--- RECORDS FOR THE TASK ---

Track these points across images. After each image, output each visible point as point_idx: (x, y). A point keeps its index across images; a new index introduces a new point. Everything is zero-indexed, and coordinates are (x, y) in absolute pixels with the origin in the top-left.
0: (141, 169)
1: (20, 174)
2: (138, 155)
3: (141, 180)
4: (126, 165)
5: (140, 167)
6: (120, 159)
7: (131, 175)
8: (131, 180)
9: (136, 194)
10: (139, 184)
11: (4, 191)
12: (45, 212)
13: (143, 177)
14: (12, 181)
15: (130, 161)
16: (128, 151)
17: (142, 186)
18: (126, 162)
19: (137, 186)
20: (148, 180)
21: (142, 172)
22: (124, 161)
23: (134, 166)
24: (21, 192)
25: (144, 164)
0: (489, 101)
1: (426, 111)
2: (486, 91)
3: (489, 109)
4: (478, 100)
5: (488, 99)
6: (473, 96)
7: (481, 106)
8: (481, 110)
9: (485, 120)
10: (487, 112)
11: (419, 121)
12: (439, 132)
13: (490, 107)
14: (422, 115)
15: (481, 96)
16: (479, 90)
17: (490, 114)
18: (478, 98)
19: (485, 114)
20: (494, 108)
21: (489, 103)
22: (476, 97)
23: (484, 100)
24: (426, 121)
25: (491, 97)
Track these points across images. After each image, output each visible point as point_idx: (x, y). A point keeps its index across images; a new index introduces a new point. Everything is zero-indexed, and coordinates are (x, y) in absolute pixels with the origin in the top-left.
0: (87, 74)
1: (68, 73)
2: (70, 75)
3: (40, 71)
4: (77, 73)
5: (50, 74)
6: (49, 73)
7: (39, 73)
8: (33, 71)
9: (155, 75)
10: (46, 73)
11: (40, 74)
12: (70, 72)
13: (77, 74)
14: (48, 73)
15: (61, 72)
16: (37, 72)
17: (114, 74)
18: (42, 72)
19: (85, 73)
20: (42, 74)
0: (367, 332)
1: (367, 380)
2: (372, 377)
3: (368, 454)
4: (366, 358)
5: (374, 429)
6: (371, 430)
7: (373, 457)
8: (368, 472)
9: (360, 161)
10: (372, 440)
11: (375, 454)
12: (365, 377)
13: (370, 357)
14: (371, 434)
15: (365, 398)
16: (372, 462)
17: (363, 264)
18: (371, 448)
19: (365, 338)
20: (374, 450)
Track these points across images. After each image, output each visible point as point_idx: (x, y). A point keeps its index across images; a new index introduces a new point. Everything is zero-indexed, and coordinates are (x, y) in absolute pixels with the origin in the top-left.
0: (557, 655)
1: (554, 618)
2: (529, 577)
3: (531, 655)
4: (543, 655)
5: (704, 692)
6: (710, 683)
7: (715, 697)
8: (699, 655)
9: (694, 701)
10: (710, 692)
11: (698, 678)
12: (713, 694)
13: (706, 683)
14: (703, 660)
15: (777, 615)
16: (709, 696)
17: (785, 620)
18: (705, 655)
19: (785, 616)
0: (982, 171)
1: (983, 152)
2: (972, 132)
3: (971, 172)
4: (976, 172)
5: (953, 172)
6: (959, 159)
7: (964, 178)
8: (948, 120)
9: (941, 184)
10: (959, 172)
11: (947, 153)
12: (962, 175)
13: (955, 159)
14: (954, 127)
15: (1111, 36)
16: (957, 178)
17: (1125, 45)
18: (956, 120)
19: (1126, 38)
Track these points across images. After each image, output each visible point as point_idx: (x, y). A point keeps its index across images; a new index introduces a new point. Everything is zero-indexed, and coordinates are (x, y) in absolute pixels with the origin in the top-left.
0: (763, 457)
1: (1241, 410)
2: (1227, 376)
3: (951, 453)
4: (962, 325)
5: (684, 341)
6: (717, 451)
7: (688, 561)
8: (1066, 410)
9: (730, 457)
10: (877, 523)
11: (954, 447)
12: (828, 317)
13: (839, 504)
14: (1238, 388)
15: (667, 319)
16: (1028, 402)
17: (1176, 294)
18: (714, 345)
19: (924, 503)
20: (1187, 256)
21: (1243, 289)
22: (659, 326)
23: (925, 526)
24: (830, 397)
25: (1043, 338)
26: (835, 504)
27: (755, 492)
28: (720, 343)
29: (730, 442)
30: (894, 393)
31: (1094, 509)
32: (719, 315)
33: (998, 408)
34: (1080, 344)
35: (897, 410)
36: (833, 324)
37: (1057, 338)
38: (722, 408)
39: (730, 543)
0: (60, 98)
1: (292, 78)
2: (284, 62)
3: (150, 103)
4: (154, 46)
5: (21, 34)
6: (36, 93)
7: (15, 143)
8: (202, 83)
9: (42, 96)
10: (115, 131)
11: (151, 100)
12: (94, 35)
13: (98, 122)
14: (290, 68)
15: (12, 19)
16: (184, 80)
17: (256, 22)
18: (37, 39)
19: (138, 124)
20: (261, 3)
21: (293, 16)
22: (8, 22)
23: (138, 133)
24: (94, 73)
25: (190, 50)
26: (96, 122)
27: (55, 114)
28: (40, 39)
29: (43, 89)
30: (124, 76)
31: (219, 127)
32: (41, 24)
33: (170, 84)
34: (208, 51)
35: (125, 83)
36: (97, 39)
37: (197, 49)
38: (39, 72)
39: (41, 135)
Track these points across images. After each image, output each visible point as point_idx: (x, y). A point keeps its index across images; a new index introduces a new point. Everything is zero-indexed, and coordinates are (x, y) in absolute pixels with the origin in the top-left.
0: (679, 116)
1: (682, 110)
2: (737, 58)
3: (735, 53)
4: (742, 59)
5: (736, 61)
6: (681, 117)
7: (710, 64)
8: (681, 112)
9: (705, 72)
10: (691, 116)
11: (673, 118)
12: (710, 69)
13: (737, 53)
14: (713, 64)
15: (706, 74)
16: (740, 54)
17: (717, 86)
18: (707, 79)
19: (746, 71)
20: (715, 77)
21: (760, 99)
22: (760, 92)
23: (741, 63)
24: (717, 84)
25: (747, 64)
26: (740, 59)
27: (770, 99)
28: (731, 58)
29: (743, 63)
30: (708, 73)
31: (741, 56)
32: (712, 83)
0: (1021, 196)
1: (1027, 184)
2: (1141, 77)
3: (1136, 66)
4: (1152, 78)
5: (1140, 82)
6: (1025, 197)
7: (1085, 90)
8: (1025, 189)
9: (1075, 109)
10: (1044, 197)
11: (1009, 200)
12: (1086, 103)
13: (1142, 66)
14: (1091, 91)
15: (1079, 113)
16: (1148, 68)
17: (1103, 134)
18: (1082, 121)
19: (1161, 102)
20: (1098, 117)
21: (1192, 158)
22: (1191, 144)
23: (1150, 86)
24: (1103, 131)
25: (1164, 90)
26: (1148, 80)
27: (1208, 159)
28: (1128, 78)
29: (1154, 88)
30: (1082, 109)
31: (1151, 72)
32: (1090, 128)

---

_PROMPT_: Revise the records so that each occurrence of "zero-indexed" reads "0-based", leaving every other line and character unchanged.

_EXERCISE RESULT_:
Track these points across images. After each image, output each visible point as point_idx: (x, y). A point keeps its index across images; a new index introduces a new point. Everything is 0-based, and coordinates are (x, y) in absolute pixels with the origin in the top-left.
0: (141, 169)
1: (20, 174)
2: (138, 155)
3: (141, 180)
4: (126, 165)
5: (140, 167)
6: (120, 159)
7: (131, 175)
8: (131, 180)
9: (136, 194)
10: (139, 184)
11: (4, 191)
12: (45, 212)
13: (143, 177)
14: (12, 181)
15: (130, 161)
16: (128, 151)
17: (142, 186)
18: (126, 162)
19: (137, 186)
20: (148, 180)
21: (142, 172)
22: (124, 161)
23: (134, 166)
24: (21, 192)
25: (144, 164)
0: (489, 101)
1: (426, 111)
2: (486, 91)
3: (489, 109)
4: (478, 100)
5: (488, 99)
6: (473, 96)
7: (481, 106)
8: (481, 110)
9: (485, 120)
10: (487, 112)
11: (419, 121)
12: (439, 132)
13: (490, 107)
14: (422, 115)
15: (481, 96)
16: (479, 90)
17: (490, 114)
18: (478, 98)
19: (485, 114)
20: (494, 108)
21: (489, 103)
22: (476, 97)
23: (484, 100)
24: (426, 121)
25: (491, 97)
Track these points across images. After each image, output each visible point as point_idx: (x, y). A point keeps its index across images; a new index introduces a new point. Everything is 0-based, and coordinates are (x, y) in absolute pixels with the origin in the top-left.
0: (87, 74)
1: (68, 73)
2: (70, 75)
3: (40, 71)
4: (77, 73)
5: (50, 74)
6: (49, 73)
7: (39, 73)
8: (33, 71)
9: (155, 75)
10: (46, 73)
11: (40, 74)
12: (70, 72)
13: (77, 74)
14: (48, 73)
15: (61, 72)
16: (37, 72)
17: (114, 74)
18: (42, 72)
19: (85, 73)
20: (42, 74)
0: (367, 332)
1: (367, 380)
2: (372, 377)
3: (368, 454)
4: (366, 358)
5: (374, 429)
6: (371, 430)
7: (373, 457)
8: (368, 472)
9: (360, 161)
10: (372, 440)
11: (375, 454)
12: (365, 377)
13: (370, 357)
14: (371, 434)
15: (365, 398)
16: (372, 462)
17: (363, 264)
18: (371, 448)
19: (365, 338)
20: (374, 450)
Track these points across images. After each image, output each visible point as point_idx: (x, y). A point keeps its index across images; a new index introduces a new point. Everything is 0-based, and coordinates are (x, y) in absolute pixels with the origin in the top-left.
0: (557, 655)
1: (554, 618)
2: (529, 577)
3: (531, 655)
4: (543, 655)
5: (704, 692)
6: (710, 683)
7: (715, 697)
8: (699, 655)
9: (694, 701)
10: (710, 692)
11: (698, 678)
12: (713, 694)
13: (706, 683)
14: (703, 660)
15: (777, 615)
16: (709, 696)
17: (785, 620)
18: (705, 655)
19: (785, 616)
0: (982, 171)
1: (983, 152)
2: (972, 132)
3: (971, 172)
4: (976, 172)
5: (953, 172)
6: (959, 159)
7: (964, 178)
8: (948, 120)
9: (941, 184)
10: (959, 172)
11: (947, 153)
12: (962, 175)
13: (955, 159)
14: (954, 127)
15: (1111, 36)
16: (957, 178)
17: (1125, 45)
18: (956, 120)
19: (1126, 38)
Track these points across images. After each image, output each visible point as point_idx: (x, y). A point keeps its index across images; a new index introduces a new point. Everything is 0-based, and coordinates are (x, y) in absolute pixels with the origin in the top-left.
0: (763, 457)
1: (1241, 410)
2: (1227, 376)
3: (951, 453)
4: (962, 325)
5: (684, 341)
6: (717, 451)
7: (688, 561)
8: (1066, 410)
9: (730, 457)
10: (877, 523)
11: (954, 447)
12: (828, 317)
13: (839, 504)
14: (1238, 388)
15: (667, 319)
16: (1028, 402)
17: (1176, 294)
18: (714, 345)
19: (924, 503)
20: (1187, 256)
21: (1243, 289)
22: (659, 326)
23: (925, 526)
24: (830, 397)
25: (1043, 338)
26: (835, 504)
27: (755, 492)
28: (720, 343)
29: (730, 442)
30: (894, 393)
31: (1094, 509)
32: (719, 315)
33: (998, 408)
34: (1080, 344)
35: (897, 410)
36: (833, 324)
37: (1057, 338)
38: (722, 408)
39: (730, 543)
0: (60, 98)
1: (292, 78)
2: (284, 62)
3: (150, 103)
4: (154, 46)
5: (21, 34)
6: (36, 93)
7: (15, 143)
8: (202, 83)
9: (42, 96)
10: (115, 131)
11: (151, 100)
12: (94, 35)
13: (98, 122)
14: (290, 68)
15: (12, 19)
16: (184, 80)
17: (256, 22)
18: (37, 39)
19: (138, 124)
20: (261, 3)
21: (293, 16)
22: (8, 22)
23: (138, 133)
24: (94, 73)
25: (190, 50)
26: (96, 122)
27: (55, 114)
28: (40, 39)
29: (43, 89)
30: (124, 76)
31: (219, 127)
32: (41, 24)
33: (170, 84)
34: (208, 51)
35: (125, 83)
36: (97, 39)
37: (197, 49)
38: (39, 72)
39: (41, 135)
Track these points across images. After each image, output each visible point as point_idx: (x, y). A point keeps its index across images; a new index introduces a new point. Everything is 0-based, and coordinates are (x, y) in absolute pixels with the origin in the top-left.
0: (679, 116)
1: (682, 110)
2: (737, 58)
3: (735, 53)
4: (742, 59)
5: (736, 61)
6: (681, 117)
7: (710, 64)
8: (681, 112)
9: (705, 72)
10: (691, 116)
11: (673, 118)
12: (710, 69)
13: (737, 53)
14: (713, 64)
15: (706, 74)
16: (740, 54)
17: (717, 86)
18: (707, 79)
19: (746, 71)
20: (715, 77)
21: (760, 99)
22: (760, 92)
23: (741, 63)
24: (717, 84)
25: (747, 64)
26: (740, 59)
27: (770, 99)
28: (731, 58)
29: (743, 63)
30: (708, 73)
31: (741, 56)
32: (712, 83)
0: (1021, 196)
1: (1027, 184)
2: (1141, 77)
3: (1136, 66)
4: (1152, 78)
5: (1140, 82)
6: (1025, 197)
7: (1085, 90)
8: (1025, 189)
9: (1075, 109)
10: (1044, 197)
11: (1009, 200)
12: (1086, 103)
13: (1142, 66)
14: (1091, 91)
15: (1079, 113)
16: (1148, 68)
17: (1103, 134)
18: (1082, 121)
19: (1161, 102)
20: (1098, 117)
21: (1192, 158)
22: (1191, 144)
23: (1150, 86)
24: (1103, 131)
25: (1164, 90)
26: (1148, 80)
27: (1208, 159)
28: (1128, 78)
29: (1154, 88)
30: (1082, 109)
31: (1151, 72)
32: (1090, 128)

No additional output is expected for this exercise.